Why are you reading me?
- You just want to see how I'm doing here in the UK. So primarily, you're interested in personal updates and such. (Or you're a virtual stalker. Spooky.)
- You're dazzled by my theological brilliance. Or stupidity. Since both make for compelling reads. More seriously, because I'm an Asian Christian who leans Reformed and there aren't too many of those around, it seems.
- You want my take and commentary on contemporary events or issues.
- You like my writing, maybe when I'm more reflective and inclined to play with words (examples here and here), or when I'm arguing for something (eg. here) or when I'm essentially telling a story (eg. here). Or when I write pointless posts like this one. Or maybe you constantly mine me for examples to show the 12-year-olds you teach "how not to write".
- You need an excuse to procrastinate.
- You're currently enduring a bout of self-criticism and need to punish yourself.
- My browser hijacker is so powerful that you keep returning to this page no matter how hard you try to escape.

Whaat do you want me to write about?
- Sordid tales of my escapades with...whoops, never mind.
-, how Jake Gyllenhaal is like, the hottest star EVER...and Fushigi Yugi is like, the bestest anime ever ever times three, and Harry Potter is an all-time classic and...
- understanding supralapsarianism within the variegated nomism of Judaistic literature, predicated upon a historical-canonical poststructuralist reading of apocryphical manuscripts, focusing in particular on the non-restrictive modifiers in the text.
- Just the wrap. The quicker I get away from this blog, the better.
- Today I woke up. I breathed in, breathed out. I opened my eyes. My head began to lift from the pillow.
- I see dead people.

Other questions:
Do people actually read the Outflow box? I actually update it quite regularly, usually once a week, for short notices that don't really warrant a blog post.

> Provided information:

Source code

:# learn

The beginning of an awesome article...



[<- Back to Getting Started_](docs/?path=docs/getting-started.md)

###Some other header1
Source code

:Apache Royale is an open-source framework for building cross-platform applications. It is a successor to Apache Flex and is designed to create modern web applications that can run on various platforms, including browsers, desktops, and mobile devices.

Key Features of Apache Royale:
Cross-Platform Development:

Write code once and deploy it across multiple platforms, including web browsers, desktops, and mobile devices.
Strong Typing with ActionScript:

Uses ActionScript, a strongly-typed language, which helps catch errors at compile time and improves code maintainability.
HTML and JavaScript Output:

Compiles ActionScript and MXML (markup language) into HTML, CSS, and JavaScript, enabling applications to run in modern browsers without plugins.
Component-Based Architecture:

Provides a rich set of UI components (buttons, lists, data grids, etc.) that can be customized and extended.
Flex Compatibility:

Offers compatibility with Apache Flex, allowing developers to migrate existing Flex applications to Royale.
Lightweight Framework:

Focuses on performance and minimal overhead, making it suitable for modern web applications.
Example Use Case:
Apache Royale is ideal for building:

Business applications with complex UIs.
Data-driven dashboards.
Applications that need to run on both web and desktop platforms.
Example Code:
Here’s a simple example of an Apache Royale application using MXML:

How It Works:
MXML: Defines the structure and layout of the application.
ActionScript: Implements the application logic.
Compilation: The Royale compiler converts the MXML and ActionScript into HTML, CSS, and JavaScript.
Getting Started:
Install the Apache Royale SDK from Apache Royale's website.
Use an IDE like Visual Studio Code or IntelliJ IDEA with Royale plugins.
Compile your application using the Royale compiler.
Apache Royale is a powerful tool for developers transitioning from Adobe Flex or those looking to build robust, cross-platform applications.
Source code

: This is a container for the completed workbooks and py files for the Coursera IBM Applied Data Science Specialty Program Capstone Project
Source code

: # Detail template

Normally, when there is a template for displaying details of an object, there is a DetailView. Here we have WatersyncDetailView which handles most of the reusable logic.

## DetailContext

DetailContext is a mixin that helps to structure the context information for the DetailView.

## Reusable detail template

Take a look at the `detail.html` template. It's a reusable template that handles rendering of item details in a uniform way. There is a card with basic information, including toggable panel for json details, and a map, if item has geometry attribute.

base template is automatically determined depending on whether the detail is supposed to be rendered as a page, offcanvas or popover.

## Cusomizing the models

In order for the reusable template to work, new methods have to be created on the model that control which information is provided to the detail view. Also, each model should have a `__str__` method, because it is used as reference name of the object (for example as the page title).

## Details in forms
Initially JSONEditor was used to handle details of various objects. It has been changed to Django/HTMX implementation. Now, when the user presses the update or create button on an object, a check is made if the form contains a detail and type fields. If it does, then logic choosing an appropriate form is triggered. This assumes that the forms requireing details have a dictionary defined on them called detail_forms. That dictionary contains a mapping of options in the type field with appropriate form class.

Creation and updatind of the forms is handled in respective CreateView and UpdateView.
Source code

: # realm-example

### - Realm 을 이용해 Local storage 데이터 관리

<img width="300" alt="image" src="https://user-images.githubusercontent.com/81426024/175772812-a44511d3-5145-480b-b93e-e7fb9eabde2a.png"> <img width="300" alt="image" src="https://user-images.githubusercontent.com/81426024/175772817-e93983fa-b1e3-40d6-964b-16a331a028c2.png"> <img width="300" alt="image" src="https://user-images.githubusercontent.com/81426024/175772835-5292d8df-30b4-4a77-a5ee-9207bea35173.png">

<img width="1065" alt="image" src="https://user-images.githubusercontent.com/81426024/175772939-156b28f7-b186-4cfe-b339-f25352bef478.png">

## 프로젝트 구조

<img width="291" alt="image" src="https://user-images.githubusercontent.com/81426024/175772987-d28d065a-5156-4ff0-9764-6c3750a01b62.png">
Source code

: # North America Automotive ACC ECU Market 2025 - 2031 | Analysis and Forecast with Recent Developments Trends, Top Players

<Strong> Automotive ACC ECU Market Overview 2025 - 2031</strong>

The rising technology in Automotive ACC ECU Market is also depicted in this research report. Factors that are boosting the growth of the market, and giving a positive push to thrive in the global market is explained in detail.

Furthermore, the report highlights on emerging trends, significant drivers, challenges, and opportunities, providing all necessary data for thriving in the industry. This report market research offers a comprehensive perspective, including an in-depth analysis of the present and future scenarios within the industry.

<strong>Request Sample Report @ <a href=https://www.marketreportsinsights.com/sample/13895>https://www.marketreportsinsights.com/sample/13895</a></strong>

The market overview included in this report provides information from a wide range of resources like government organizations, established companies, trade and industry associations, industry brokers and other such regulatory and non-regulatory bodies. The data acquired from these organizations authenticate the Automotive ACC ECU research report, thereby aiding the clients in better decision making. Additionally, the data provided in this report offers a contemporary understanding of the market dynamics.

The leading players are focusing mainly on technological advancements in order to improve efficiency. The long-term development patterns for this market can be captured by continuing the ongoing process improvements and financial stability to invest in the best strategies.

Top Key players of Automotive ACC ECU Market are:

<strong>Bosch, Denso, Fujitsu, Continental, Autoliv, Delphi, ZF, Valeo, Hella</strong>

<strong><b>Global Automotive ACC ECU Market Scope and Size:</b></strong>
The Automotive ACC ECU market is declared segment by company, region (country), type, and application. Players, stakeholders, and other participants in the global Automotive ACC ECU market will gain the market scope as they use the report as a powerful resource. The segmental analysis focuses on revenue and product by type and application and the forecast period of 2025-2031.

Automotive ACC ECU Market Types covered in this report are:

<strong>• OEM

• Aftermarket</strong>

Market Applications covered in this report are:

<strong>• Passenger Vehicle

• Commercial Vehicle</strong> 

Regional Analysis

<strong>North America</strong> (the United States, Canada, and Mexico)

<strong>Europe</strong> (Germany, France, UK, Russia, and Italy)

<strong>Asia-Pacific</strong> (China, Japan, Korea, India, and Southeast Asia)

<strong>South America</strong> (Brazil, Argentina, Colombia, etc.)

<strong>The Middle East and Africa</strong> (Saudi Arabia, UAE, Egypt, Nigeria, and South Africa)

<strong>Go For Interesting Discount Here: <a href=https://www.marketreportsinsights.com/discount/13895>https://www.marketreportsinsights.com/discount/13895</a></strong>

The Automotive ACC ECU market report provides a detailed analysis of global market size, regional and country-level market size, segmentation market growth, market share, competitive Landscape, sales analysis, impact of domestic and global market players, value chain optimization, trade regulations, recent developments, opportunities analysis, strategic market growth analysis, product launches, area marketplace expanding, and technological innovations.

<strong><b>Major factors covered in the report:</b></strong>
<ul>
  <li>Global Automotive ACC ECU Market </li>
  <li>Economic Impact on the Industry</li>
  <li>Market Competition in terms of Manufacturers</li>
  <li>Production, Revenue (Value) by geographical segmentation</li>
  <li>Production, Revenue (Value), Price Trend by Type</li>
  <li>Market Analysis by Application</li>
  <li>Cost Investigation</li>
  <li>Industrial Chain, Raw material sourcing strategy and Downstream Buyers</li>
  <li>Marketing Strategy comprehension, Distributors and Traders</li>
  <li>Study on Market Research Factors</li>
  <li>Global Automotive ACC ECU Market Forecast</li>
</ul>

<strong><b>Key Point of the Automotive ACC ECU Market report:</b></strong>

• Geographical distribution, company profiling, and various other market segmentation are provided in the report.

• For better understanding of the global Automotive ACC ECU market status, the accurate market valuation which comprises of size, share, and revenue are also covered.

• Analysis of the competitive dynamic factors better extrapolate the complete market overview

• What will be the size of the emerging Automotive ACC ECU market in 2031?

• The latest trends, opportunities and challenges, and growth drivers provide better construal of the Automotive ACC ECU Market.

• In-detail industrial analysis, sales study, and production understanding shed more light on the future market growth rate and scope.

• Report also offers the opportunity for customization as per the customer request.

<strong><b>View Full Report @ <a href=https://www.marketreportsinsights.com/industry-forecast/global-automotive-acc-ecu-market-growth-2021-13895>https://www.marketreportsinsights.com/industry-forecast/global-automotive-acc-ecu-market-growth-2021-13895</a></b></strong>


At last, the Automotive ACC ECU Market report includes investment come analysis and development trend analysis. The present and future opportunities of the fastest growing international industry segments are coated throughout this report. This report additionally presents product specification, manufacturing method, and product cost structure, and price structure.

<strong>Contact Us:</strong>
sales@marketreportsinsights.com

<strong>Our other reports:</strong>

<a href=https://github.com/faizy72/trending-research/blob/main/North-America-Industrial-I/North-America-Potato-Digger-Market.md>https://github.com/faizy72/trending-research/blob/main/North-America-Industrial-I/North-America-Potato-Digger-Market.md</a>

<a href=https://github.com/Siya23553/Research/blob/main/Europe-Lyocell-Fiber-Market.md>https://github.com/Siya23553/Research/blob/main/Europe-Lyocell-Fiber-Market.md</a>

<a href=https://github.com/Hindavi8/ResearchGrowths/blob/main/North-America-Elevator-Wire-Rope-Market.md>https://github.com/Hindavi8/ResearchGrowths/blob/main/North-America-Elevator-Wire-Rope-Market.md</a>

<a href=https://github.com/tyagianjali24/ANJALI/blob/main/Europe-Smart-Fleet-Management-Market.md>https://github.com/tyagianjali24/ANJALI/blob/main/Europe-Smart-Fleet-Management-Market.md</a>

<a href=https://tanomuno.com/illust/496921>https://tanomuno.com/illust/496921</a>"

> What to work on:
A. How often does the blog post say the Outflow box is usually updated?
B. Continue the blog post from its last line.

> Expected outputs:
A. Usually once a week.

B.
Has anyone ever read the blogging code of ethics link?

Is the wrap actually useful to anyone?

Does this look alright in Firefox?

Does anyone actually care what I watched recently? Not that I care if you don't care. :-p

What is a holloback girl? (Every week I get some people directed to me via Google because they're looking for a definition of a holloback girl, and I posted a parody of Gwen Stefani's video some time back.)

There! That should be long enough to satisfy all you blog-addicts. Plus a chance to calm that itch, you know you want to comment, thus, with my first post of 2006, I offer you a chance to! Instead of the usual rambling monologues where I mumble on about hyper-Calvinism and prattle about why one shouldn't leave Malaysia, leaving no contact points for you to reply, I offer specific questions where you can now respond with similarly long rambling monologues to your heart's contents.

Now you know how my tutor feels when he has that nagging suspicion that I'm just trying to fill up the A4 paper with sentences that make sense but not really just to reach that word limit and give the illusion that I'm writing something substantial. Of course, he has absolutely no hesitation whatsoever in making comments.

I don't really know how to end this post. Maybe to say that I can hope 2006 will be productive in blogging terms, but also a caveat that I might be absent for large swaths of time so that I can get a piece of paper and wear a square hat.